* _Görev listesi_:
**1.** Dağıstan-Çeçenistan sınır sorunu yazısına göre 1944 Şubat'ında resmi kayıtlarda toplam kaç Çeçen-Akkinli'nin bölgeden sürülmesine karar verildi?
**2.** Lütfen Dağıstan-Çeçenistan sınır sorunu yazısında "Dağıstan ile Çeçenistan" ile başlayan ve "konuşlandırılmasına karar verildi." ifadesine kadar süren bölümü hiç değiştirmeden tekrar yazın.

* _Verilen metin_:

::::::

Haberler

Dağıstan Çeçenistan sınır sorunu!?

İbrahim Ali / Bakü

Dağıstan ile Çeçenistan arasındaki sınır sorununun temeli 1944 yılının Şubat ayında yaşanan olaylara dayanıyor. Belirtilen tarihte resmi kayıtlara göre toplam 14 bin 900 Çeçen-Akkinler’in bölgeden sürülmesine ve onların yerine Lak ve Avarların konuşlandırılmasına karar verildi.

SSCB yönetimi tarafından verilen karara göre daha önce Auhov olarak bilinen bölgenin ismi de Novolakskiy – Şubat Mayıs arasında kısa bir süre de olsa Beriyevskiy olarak bilindi – olarak değiştirildi. Şu anda Kalininaul ve Leninaul olarak isimlendirilen Aktaş-Auhov ve Yurt-Auhov köyleri Kazbek ilçesine verildi. 1956 yılında Çeçenlerin sürüldüğü bölgelerden vatanlarına geri dönmesinden sonrasında ise Avarlarla komşu köylerde meskun oldular. 1991 yılında Dağıstan Halk Meclisinin kararı ile Auhov ilçesinin yeniden kurulmasına ve bölgede ikamet eden Lakların ise Mahaçkale’nin Kizilyurt ve Kirov ilçelerine taşınmasına karar verildi. Kararın 1992’de Dağıstan Yüksek Şurası tarafından da onaylanmasına rağmen hala uygulanmaması devlet yetkilileri tarafından mali sorunların çözülmemesi olarak gösterilmekte.

::::::

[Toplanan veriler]
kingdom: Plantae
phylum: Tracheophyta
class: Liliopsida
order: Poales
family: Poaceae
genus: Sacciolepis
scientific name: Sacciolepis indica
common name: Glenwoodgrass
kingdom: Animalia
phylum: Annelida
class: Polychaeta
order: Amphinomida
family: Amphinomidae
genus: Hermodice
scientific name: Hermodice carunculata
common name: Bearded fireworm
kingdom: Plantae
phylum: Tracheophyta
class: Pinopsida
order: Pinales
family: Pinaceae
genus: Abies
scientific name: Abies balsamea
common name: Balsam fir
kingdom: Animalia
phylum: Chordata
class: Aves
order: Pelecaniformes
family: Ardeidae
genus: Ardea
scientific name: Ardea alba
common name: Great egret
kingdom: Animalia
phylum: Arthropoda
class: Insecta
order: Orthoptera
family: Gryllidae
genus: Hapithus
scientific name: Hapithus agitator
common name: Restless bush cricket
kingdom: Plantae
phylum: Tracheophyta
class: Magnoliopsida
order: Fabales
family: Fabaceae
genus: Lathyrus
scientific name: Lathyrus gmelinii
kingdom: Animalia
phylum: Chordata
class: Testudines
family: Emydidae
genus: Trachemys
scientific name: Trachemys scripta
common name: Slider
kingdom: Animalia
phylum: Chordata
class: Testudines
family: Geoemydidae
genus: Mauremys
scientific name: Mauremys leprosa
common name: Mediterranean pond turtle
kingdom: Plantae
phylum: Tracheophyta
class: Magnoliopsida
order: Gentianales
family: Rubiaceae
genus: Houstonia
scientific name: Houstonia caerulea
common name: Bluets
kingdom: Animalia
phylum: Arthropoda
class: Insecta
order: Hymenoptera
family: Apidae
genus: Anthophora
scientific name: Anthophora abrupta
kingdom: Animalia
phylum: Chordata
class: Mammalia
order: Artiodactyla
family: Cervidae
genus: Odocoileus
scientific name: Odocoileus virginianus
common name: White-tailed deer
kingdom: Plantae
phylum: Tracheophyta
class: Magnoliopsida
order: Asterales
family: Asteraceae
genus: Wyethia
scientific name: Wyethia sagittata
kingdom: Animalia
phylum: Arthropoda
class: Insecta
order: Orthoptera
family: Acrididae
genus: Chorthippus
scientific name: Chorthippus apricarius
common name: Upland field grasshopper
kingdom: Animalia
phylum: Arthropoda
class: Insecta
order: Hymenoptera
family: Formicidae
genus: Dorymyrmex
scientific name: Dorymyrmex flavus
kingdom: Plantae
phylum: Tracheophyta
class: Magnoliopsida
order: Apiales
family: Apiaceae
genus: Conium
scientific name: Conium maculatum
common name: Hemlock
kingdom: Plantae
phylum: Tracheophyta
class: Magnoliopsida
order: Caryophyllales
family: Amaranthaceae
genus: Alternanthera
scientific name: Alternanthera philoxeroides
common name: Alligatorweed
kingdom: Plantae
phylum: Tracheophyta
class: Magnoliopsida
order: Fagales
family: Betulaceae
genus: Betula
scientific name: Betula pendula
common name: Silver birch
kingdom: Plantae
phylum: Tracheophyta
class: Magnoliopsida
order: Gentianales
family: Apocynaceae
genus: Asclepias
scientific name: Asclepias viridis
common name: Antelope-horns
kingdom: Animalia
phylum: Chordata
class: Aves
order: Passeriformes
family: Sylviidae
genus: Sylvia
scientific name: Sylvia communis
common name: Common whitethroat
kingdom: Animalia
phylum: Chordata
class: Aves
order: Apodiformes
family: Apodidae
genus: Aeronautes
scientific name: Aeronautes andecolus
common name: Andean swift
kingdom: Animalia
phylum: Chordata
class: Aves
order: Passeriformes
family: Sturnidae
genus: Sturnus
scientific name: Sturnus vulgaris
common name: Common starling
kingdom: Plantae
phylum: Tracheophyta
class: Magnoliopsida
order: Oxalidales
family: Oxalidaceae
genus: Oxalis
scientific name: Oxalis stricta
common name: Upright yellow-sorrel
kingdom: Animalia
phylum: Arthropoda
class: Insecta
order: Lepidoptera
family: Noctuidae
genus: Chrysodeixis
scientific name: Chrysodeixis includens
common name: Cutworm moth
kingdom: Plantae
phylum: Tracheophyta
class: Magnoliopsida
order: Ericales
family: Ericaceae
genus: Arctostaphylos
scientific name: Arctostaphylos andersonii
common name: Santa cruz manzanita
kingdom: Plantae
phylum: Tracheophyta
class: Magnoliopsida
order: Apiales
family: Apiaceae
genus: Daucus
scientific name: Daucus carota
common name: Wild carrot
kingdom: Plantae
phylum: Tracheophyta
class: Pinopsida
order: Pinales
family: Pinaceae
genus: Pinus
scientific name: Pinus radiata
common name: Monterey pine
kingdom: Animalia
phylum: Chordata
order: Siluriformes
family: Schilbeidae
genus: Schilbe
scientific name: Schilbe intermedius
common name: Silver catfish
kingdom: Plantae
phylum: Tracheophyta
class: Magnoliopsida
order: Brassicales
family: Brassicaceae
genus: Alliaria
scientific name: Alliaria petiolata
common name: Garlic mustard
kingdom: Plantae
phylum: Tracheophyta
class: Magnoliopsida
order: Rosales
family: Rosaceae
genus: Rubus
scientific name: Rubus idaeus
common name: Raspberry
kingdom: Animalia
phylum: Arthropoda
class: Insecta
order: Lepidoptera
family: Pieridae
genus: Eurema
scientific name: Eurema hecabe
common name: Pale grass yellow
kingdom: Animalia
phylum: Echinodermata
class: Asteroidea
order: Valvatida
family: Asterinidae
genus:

::::::

* _Cevap listesi_:
**1.** Toplam 14 bin 900 Çeçen-Akkinli.

**2.**
Dağıstan ile Çeçenistan arasındaki sınır sorununun temeli 1944 yılının Şubat ayında yaşanan olaylara dayanıyor. Belirtilen tarihte resmi kayıtlara göre toplam 14 bin 900 Çeçen-Akkinler’in bölgeden sürülmesine ve onların yerine Lak ve Avarların konuşlandırılmasına karar verildi.